BC Studies: The British Columbian Quarterly
- Discipline: British Columbia history
- Language: English

Publication details
- History: 1969 to present
- Publisher: University of British Columbia (Canada)
- Frequency: Quarterly

Standard abbreviations
- ISO 4: BC Stud.

Indexing
- ISSN: 0005-2949

Links
- Journal homepage;

= BC Studies =

BC Studies: The British Columbian Quarterly is a Canadian academic journal about British Columbia history. It has been published by the University of British Columbia (UBC) since its establishment in 1969 by its founding editors Margaret Prang and Walter D. Young. The editors for BC Studies includes three UBC historians, two UBC geographers, a UBC historian from their Faculty of Education, a political scientist from the University of Victoria, and finally a historian from British Columbia that have experience in the archaeology and historical geography fields. It is peer-reviewed and published quarterly. It is indexed by EBSCOhost, Gale Group, H. W. Wilson, International Atomic Energy Agency, National Library of Medicine, OCLC, and ProQuest.

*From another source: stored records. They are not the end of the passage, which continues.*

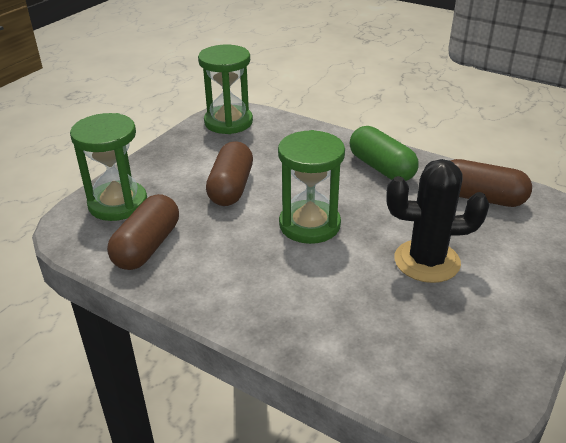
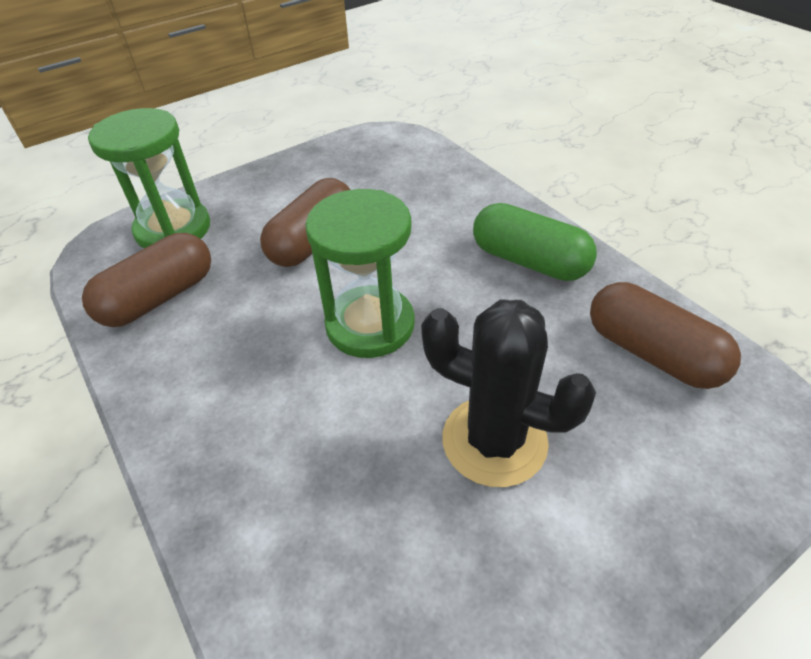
camera: 25 degrees right, 10 degrees up
green hourglass [198,45,253,134] -> none
green capsule [350,126,418,181] -> green capsule turned 45 degrees counterclockwise [473,203,597,281]

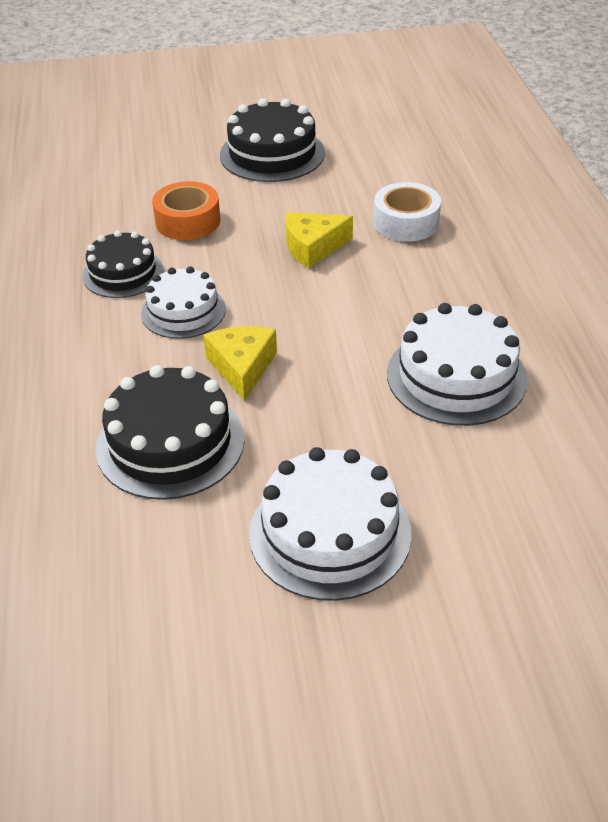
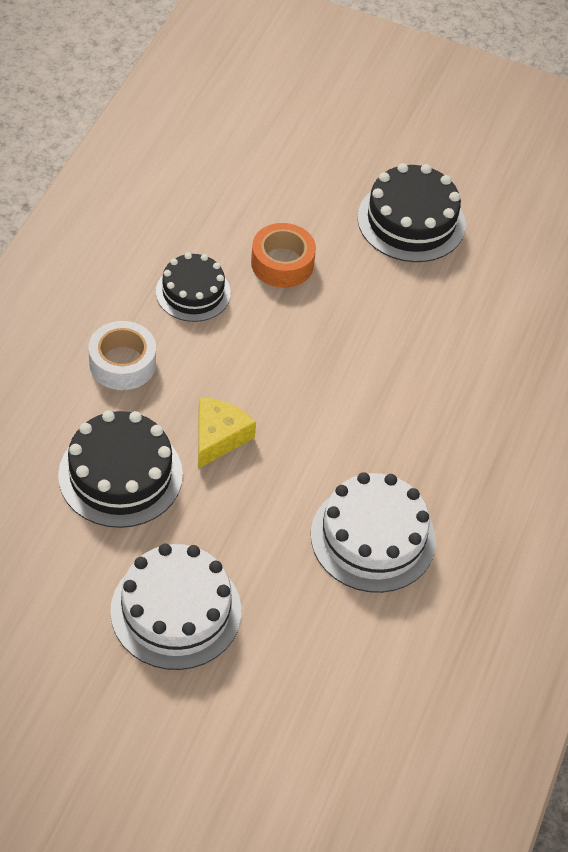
camera: 25 degrees right, 10 degrees up
white cake [141,267,226,339] -> none
yellow cheese [286,212,353,268] -> none
white tape [374,182,441,242] -> white tape moved to [88,321,156,390]

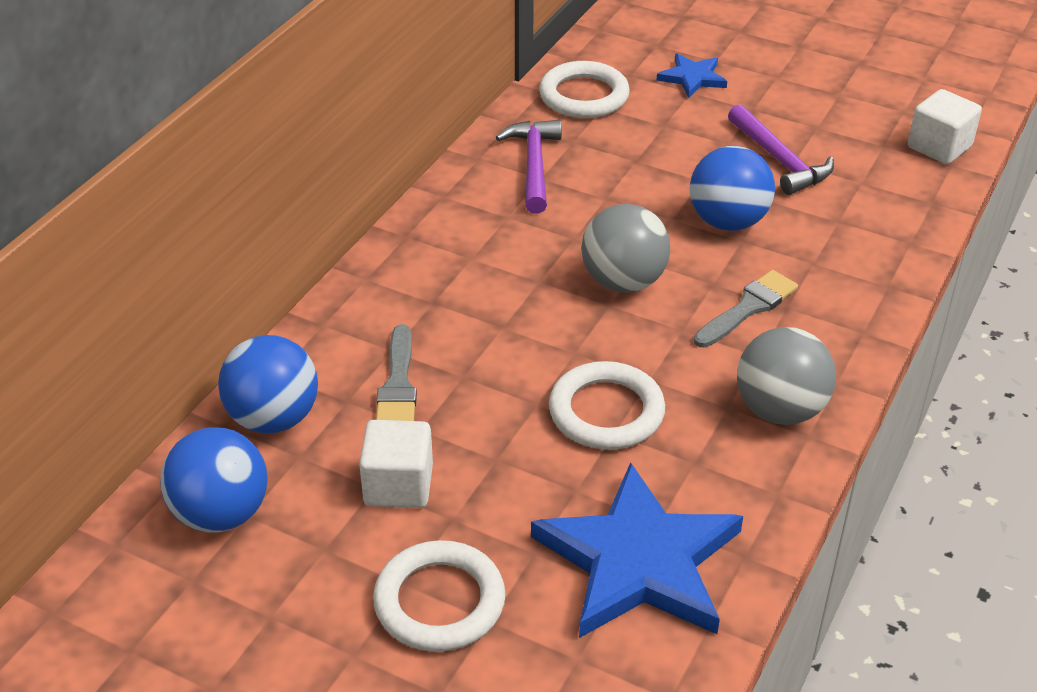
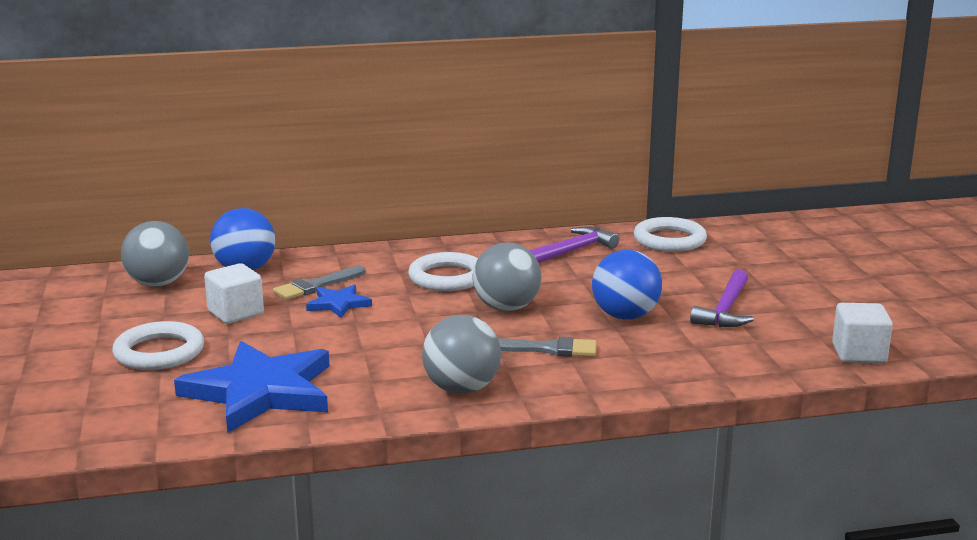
camera: 50 degrees right, 20 degrees down
blue ball [160,427,268,533] -> grey ball [121,221,189,287]
white ring [549,361,665,450] -> white ring moved to [408,252,478,291]
blue star [656,53,727,98] -> blue star moved to [306,285,372,318]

BC Studies have an annual prize that is awarded to the author with the best paper published in a journal each year. This award began in 2015, and is funded by donations. The papers are judged by editors, and BC Studies Editorial Board that have made the greatest contribution to the scholarship of British Columbia.

In the Winter of 2016/17 there has been 192 issues published. In a journal issue there is usually five parts: Articles, Photo Essay, Book Reviews, Bibliography of BC and Contributors.